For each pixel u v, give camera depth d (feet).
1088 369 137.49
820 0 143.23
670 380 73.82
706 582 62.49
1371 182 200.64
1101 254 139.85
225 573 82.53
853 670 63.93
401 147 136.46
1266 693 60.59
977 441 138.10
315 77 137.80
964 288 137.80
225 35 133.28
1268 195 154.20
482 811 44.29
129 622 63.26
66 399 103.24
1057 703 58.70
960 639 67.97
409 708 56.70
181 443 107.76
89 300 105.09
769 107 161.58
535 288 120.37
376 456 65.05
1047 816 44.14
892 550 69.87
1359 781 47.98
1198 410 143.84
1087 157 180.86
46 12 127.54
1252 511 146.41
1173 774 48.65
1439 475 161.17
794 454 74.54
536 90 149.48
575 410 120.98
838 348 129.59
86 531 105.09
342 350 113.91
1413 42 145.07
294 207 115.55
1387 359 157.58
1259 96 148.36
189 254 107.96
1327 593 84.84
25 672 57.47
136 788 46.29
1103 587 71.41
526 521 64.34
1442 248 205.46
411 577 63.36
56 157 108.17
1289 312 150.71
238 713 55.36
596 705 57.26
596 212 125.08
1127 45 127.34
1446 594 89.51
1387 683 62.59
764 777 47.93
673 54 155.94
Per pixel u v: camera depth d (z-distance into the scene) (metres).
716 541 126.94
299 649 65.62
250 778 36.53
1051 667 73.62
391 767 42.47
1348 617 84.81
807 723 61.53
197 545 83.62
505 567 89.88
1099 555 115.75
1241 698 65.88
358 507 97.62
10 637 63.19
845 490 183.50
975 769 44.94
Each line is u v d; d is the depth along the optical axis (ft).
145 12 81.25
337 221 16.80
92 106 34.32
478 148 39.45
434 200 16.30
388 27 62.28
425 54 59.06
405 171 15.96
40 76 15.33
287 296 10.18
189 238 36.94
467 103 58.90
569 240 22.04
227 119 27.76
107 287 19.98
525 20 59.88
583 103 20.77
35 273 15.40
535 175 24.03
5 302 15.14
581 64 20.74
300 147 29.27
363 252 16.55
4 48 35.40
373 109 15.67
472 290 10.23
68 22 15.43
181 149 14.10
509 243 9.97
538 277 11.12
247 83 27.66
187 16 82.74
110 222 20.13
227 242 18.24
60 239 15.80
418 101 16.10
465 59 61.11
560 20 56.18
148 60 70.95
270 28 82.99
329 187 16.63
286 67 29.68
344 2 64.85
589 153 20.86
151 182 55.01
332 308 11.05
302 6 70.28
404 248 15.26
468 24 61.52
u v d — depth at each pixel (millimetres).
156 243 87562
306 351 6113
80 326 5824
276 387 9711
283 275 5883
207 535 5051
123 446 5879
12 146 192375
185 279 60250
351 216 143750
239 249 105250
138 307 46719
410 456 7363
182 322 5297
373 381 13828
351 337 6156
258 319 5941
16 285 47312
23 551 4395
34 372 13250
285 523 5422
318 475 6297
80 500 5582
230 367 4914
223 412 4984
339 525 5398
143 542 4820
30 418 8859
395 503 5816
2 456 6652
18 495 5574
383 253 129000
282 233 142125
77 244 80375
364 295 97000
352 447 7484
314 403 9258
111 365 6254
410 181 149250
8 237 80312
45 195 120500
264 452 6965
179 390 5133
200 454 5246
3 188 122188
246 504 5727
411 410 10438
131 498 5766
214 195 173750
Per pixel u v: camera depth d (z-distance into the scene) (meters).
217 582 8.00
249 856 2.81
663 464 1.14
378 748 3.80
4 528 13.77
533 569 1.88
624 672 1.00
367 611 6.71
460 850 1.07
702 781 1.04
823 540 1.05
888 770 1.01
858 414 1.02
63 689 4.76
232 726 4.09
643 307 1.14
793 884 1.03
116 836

Prompt: Copy the data word for word.

Result for this task:
For each pixel u v, give camera depth d (feet).
1088 369 137.49
820 0 143.23
670 380 73.82
706 582 62.49
1371 182 200.64
1101 254 139.85
225 573 82.53
853 670 63.93
401 147 136.46
1266 693 60.59
977 441 138.10
315 77 137.80
964 288 137.80
225 35 133.28
1268 195 154.20
482 811 44.29
129 622 63.26
66 399 103.24
1057 703 58.70
960 639 67.97
409 708 56.70
181 443 107.76
89 300 105.09
769 107 161.58
535 288 120.37
376 456 65.05
1047 816 44.14
892 550 69.87
1359 781 47.98
1198 410 143.84
1087 157 180.86
46 12 127.54
1252 511 146.41
1173 774 48.65
1439 475 161.17
794 454 74.54
536 90 149.48
575 410 120.98
838 348 129.59
86 531 105.09
342 350 113.91
1413 42 145.07
294 207 115.55
1387 359 157.58
1259 96 148.36
189 254 107.96
1327 593 84.84
25 672 57.47
136 788 46.29
1103 587 71.41
526 521 64.34
1442 248 205.46
411 577 63.36
56 157 108.17
1289 312 150.71
238 713 55.36
596 705 57.26
596 212 125.08
1127 45 127.34
1446 594 89.51
1387 683 62.59
764 777 47.93
673 54 155.94
Per pixel u v: camera depth d (z-distance into the scene) (metres).
716 541 126.94
299 649 65.62
250 778 36.53
1051 667 73.62
391 767 42.47
1348 617 84.81
807 723 61.53
197 545 83.62
505 567 89.88
1099 555 115.75
1241 698 65.88
358 507 97.62
10 637 63.19
845 490 183.50
975 769 44.94
Each line is u v d; d is the depth along the optical axis (ft).
145 12 81.25
337 221 16.80
92 106 34.32
478 148 39.45
434 200 16.30
388 27 62.28
425 54 59.06
405 171 15.96
40 76 15.33
287 296 10.18
189 238 36.94
467 103 58.90
569 240 22.04
227 119 27.76
107 287 19.98
525 20 59.88
583 103 20.77
35 273 15.40
535 175 24.03
5 302 15.14
581 64 20.74
300 147 29.27
363 252 16.55
4 48 35.40
373 109 15.67
472 290 10.23
68 22 15.43
181 149 14.10
509 243 9.97
538 277 11.12
247 83 27.66
187 16 82.74
110 222 20.13
227 242 18.24
60 239 15.80
418 101 16.10
465 59 61.11
560 20 56.18
148 60 70.95
270 28 82.99
329 187 16.63
286 67 29.68
344 2 64.85
589 153 20.86
151 182 55.01
332 308 11.05
302 6 70.28
404 248 15.26
468 24 61.52
u v d — depth at each pixel (millimetres).
156 243 87562
306 351 6113
80 326 5824
276 387 9711
283 275 5883
207 535 5051
123 446 5879
12 146 192375
185 279 60250
351 216 143750
239 249 105250
138 307 46719
410 456 7363
182 322 5297
373 381 13828
351 337 6156
258 319 5941
16 285 47312
23 551 4395
34 372 13250
285 523 5422
318 475 6297
80 500 5582
230 367 4914
223 412 4984
339 525 5398
143 542 4820
30 418 8859
395 503 5816
2 456 6652
18 495 5574
383 253 129000
282 233 142125
77 244 80375
364 295 97000
352 447 7484
314 403 9258
111 365 6254
410 181 149250
8 237 80312
45 195 120500
264 452 6965
179 390 5133
200 454 5246
3 188 122188
246 504 5727
411 410 10438
131 498 5766
214 195 173750
Per pixel u v: camera depth d (z-distance into the scene) (meters).
217 582 8.00
249 856 2.81
663 464 1.14
378 748 3.80
4 528 13.77
533 569 1.88
624 672 1.00
367 611 6.71
460 850 1.07
702 781 1.04
823 540 1.05
888 770 1.01
858 414 1.02
63 689 4.76
232 726 4.09
643 307 1.14
793 884 1.03
116 836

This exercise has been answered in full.